## Assignment
Rewrite the text of the entries below as a JSON list of strings, with one string per line and no strings for blank lines. Leave out the pictures.

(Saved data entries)
----------

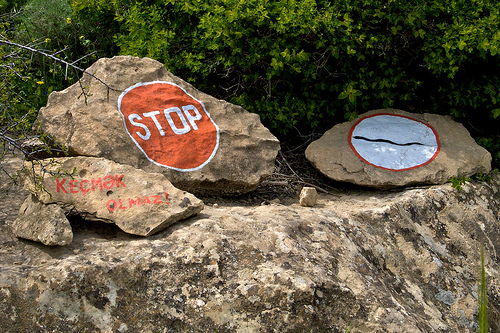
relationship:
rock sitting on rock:
[300, 187, 319, 207] [2, 185, 498, 331]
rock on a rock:
[300, 187, 319, 207] [0, 162, 496, 331]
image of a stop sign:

----------

## Solution
[
  "relationship:",
  "rock sitting on rock:",
  "[300, 187, 319, 207] [2, 185, 498, 331]",
  "rock on a rock:",
  "[300, 187, 319, 207] [0, 162, 496, 331]",
  "image of a stop sign:"
]